A Associação Brasileira de Jornalismo Investigativo (Abraji) divulgou uma nota pública no dia 28 de maio manifestando preocupação com a decisão da Justiça do Amapá que determinou o uso de tornozeleira eletrônica pelo jornalista Heverson Castro. A entidade classificou o caso como um grave sinal de criminalização da atividade jornalística e fez um alerta sobre os riscos à liberdade de imprensa no estado.
A Abraji afirmou ver com consternação o avanço de medidas judiciais que atingem profissionais da comunicação em razão do exercício da atividade jornalística. A manifestação da entidade ocorre após decisão da Justiça amapaense que determinou que o jornalista Heverson Castro utilize tornozeleira eletrônica para cumprir uma pena de cinco meses e 23 dias de detenção, decorrente de uma condenação por difamação.

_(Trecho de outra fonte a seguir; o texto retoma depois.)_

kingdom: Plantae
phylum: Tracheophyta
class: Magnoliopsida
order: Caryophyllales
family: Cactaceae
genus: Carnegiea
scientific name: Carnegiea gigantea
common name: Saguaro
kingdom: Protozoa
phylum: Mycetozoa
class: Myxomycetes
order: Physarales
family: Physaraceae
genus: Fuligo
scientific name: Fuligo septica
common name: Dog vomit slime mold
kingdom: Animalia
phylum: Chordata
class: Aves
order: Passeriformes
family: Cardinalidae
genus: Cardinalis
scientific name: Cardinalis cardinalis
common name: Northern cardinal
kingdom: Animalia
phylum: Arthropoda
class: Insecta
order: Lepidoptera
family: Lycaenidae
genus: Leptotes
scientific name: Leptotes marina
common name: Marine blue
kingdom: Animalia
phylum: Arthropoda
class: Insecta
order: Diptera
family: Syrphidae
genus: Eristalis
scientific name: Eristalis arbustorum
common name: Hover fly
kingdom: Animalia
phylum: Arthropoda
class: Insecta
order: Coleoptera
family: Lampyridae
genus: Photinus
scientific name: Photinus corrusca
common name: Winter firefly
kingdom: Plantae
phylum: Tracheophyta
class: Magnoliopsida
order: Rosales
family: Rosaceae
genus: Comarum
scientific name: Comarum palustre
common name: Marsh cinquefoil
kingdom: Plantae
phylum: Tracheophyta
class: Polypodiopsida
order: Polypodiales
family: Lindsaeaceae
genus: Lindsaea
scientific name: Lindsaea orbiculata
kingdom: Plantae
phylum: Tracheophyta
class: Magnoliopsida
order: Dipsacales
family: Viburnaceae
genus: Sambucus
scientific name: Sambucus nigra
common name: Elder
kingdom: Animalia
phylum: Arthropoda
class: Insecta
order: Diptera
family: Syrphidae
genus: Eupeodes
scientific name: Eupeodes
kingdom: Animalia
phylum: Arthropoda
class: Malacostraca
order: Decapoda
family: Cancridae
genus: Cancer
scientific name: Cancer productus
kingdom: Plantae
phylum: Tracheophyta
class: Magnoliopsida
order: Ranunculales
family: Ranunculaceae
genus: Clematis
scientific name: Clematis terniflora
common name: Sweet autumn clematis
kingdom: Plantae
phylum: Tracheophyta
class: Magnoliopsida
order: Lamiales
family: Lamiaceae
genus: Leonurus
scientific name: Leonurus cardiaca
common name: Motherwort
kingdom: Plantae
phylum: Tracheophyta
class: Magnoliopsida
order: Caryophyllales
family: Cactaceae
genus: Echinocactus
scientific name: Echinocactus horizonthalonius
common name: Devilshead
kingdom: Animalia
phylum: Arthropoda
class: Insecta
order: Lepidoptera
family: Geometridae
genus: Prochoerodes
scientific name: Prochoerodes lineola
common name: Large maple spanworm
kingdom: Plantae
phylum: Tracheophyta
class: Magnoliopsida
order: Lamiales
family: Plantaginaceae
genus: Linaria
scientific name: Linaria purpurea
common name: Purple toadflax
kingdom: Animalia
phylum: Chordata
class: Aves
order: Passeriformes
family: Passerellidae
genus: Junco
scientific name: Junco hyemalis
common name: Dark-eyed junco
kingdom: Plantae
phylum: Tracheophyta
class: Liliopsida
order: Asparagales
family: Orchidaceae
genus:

Segundo a entidade, a medida foi adotada após manifestação do Ministério Público que solicitou a regressão do regime aberto para o semiaberto, alegando supostos descumprimentos das condições impostas ao jornalista.
O caso teve origem em uma ação criminal movida por um ex-comandante da Polícia Militar do Amapá. A ação foi motivada pela cobertura jornalística realizada por Heverson Castro sobre um episódio de violência policial ocorrido em 2021.
De acordo com a Abraji, a condenação foi proferida em 2023. Embora a Justiça tenha afastado as acusações de calúnia e injúria, entendeu que críticas feitas pelo jornalista à atuação de policiais envolvidos na ocorrência configurariam difamação. A decisão considerou que as declarações representariam a atribuição de fato desonroso capaz de desqualificar o então comandante, mesmo sem haver menção direta ao seu nome.
Na nota, a Abraji destacou que o uso de medidas restritivas contra jornalistas em razão de seu trabalho representa um risco à liberdade de expressão e ao direito da sociedade de ser informada. A entidade reforçou que o jornalismo investigativo desempenha papel fundamental na fiscalização do poder público e na divulgação de informações de interesse coletivo.
A associação também alertou para o que classificou como assédio judicial, prática que utiliza ações e medidas judiciais para constranger ou intimidar profissionais da imprensa, podendo gerar efeitos negativos sobre o livre exercício da atividade jornalística.
O posicionamento da Abraji reacende o debate sobre os limites entre a proteção da honra e a garantia constitucional da liberdade de imprensa, tema que vem sendo discutido por entidades de defesa dos direitos humanos e da comunicação em todo o país.
Leia a nota completa:
A Abraji (Associação Brasileira de Jornalismo Investigativo) vê com preocupação a decisão da Justiça do Amapá que determinou que o jornalista Heverson Castro use tornozeleira eletrônica para o cumprimento de uma pena de 5 meses e 23 dias de detenção, pelo suposto crime de difamação. A decisão veio em resposta a uma manifestação do Ministério Público pedindo a regressão ao regime semi-aberto, em razão de supostos descumprimentos do regime aberto.
Heverson Castro foi condenado criminalmente pela Justiça do Amapá, em uma ação movida por um ex-comandante da Polícia Militar do estado em razão de sua atuação como jornalista na cobertura de um caso de violência policial ocorrido em 2021. A condenação ocorreu em 2023, afastando a alegação de calúnia e injúria, mas considerando que críticas feitas à atuação de policiais envolvidos no caso – sem menção direta ao comandante – foram entendidas como “atribuição de fato desonroso que o desqualifica”.
A Abraji expressa seu repúdio ao uso do direito penal contra a atividade jornalística que revela fatos de interesse público, ainda que estes sejam incômodos para as pessoas envolvidas. Tratando-se de servidor público, que deve suportar o escrutínio público a respeito do desempenho de seu cargo ou função, a criminalização das ofensas à honra se torna ainda mais danosa à liberdade de expressão e de imprensa e totalmente contrária aos parâmetros internacionais de proteção dos direitos humanos.
A Abraji espera que o Ministério Público e o Judiciário do Amapá estejam atentos às proteções concedidas à atividade jornalística e possam reverter abusos e impedir que violações a direitos fundamentais, como a liberdade de imprensa, prosperem na extensão de sua atuação.
Diretoria da Abraji, 28 de maio de 2026.